Material to process =>

= = =

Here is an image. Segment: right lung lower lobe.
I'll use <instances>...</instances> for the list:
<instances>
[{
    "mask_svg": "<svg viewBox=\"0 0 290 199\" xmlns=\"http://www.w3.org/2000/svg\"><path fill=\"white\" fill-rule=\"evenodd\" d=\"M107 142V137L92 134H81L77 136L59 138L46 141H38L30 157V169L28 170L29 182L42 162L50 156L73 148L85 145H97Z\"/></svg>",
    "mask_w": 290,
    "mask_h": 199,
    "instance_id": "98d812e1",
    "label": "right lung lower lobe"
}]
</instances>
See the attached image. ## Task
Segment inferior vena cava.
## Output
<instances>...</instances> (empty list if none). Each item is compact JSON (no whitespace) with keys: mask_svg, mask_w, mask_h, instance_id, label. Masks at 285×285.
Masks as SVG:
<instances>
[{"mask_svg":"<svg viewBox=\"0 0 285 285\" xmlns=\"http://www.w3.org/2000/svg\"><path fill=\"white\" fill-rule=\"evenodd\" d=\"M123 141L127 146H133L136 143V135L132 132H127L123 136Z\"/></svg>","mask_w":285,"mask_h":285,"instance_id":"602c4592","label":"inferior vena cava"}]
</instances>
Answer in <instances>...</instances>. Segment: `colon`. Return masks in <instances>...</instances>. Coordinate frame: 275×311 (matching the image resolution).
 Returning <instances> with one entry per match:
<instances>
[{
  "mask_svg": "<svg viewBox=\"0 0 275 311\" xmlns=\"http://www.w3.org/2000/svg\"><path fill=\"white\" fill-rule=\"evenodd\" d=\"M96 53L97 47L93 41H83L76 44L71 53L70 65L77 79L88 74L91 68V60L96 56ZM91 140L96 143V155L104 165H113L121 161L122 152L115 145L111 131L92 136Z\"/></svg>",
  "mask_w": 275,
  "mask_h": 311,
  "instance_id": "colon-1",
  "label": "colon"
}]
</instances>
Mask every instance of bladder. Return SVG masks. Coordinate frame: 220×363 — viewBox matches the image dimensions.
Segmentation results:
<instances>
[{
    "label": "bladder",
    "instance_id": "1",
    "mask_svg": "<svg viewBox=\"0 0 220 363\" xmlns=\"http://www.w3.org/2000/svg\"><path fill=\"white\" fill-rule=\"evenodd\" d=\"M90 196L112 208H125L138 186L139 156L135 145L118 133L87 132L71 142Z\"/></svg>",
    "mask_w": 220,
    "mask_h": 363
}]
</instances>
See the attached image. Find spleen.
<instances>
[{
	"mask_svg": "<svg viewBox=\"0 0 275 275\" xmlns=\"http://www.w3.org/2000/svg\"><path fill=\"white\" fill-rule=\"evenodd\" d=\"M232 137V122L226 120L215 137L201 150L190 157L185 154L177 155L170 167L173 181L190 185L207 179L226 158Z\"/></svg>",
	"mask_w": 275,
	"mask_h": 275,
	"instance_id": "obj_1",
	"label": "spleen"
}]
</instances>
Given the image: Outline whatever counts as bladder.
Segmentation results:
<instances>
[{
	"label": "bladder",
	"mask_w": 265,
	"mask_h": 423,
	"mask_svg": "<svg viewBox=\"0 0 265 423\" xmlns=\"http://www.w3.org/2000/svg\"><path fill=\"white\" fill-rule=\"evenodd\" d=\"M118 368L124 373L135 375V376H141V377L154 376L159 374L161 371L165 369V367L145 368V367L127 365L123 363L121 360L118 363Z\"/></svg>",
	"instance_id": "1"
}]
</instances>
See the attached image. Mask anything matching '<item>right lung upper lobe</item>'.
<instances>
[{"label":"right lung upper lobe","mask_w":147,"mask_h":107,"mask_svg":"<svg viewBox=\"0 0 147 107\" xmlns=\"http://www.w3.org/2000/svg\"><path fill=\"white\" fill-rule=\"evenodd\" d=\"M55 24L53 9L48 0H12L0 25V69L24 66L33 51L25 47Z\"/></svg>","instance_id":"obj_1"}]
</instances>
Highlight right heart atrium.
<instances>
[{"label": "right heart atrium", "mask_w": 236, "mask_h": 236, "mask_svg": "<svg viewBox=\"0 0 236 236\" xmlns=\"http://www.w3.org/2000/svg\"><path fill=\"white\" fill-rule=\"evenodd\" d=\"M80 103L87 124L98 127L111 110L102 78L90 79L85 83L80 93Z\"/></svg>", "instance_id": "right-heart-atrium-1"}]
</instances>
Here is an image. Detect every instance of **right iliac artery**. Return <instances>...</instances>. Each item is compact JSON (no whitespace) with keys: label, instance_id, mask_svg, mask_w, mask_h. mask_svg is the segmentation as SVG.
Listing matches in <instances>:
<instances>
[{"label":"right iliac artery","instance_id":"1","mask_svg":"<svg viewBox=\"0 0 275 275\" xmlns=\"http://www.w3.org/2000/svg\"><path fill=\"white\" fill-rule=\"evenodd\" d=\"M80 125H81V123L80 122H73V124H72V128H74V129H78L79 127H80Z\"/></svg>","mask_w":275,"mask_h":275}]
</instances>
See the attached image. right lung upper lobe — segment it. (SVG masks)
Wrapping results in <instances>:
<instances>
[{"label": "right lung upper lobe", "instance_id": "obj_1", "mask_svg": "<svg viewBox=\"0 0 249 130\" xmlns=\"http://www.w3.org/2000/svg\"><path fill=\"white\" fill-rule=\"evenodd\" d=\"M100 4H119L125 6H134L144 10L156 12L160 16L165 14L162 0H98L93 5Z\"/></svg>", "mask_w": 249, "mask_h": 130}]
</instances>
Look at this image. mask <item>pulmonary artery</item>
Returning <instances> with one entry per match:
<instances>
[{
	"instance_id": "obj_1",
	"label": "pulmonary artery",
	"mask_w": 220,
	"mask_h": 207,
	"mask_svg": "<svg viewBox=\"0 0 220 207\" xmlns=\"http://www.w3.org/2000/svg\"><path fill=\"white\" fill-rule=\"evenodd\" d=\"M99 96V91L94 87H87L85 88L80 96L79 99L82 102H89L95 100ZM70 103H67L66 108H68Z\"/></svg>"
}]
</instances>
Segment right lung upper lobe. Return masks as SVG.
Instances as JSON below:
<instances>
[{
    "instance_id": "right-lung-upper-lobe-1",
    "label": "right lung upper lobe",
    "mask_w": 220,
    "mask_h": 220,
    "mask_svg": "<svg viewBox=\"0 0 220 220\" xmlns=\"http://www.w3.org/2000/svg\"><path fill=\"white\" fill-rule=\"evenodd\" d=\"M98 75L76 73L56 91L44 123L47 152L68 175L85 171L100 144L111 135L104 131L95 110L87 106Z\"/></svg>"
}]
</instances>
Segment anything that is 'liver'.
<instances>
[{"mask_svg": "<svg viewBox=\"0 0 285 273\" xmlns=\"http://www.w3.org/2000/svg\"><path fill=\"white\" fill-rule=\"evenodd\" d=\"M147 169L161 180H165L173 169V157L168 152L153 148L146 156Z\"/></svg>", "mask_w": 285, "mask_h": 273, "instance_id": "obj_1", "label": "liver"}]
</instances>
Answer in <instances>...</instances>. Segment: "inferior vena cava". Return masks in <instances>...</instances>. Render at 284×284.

= = =

Your instructions => Give only the number of lines in the records above that contain the string "pulmonary". Case counts.

Task solution => 2